Under Section 55.02 of the Code of Criminal Procedure, you must have your attorney file a Petition for Expunction with the district court in the county in which you were arrested or in the county where the alleged offense occurred. If you were found not guilty of an offense, you have 30 days to file your Petition with the district court in the county where the acquittal occurred.
When you file your Petition for Expunction, you are required to include certain information, including:
- Your full name
- Date of birth
- Driver’s license number
- Social Security number
- Address at the time you were arrested
- The offense you were charged with
- The date the alleged crime occurred
- The date you were arrested
- The name of the county or municipality where you were arrested
- The name of the agency that arrested you
- The case number and court where the charges were filed
- A list of any federal, state or private entities or organizations that you believe may have or have had access to the files in question
Once your Fort Bend County expunction attorney files the petition, the court will schedule a hearing within 30 days. Be aware that the Texas Department of Public Safety has the right to file an objection to your petition during this time.
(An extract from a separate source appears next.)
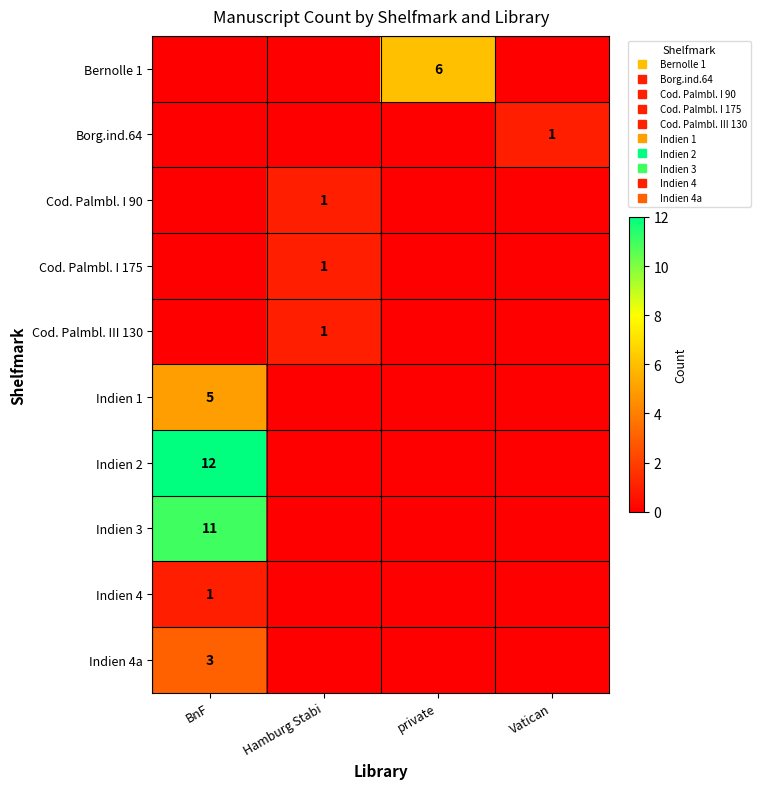

At how many categories does at least one series exceed 1?

2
If no objection is raised to the expunction and the court finds that you are eligible, you will need to present a separate Order of Expunction for the judge to sign. A copy of the signed order must then be distributed to any and all agencies or entities that may have any files relating to the records being expunged. Upon receiving a copy of the expunction order, the records must either be deleted or returned to the clerk of court to be destroyed.
Should any individual attempt to disseminate information about your criminal history after your record has been expunged, that person may be charged with a Class B misdemeanor.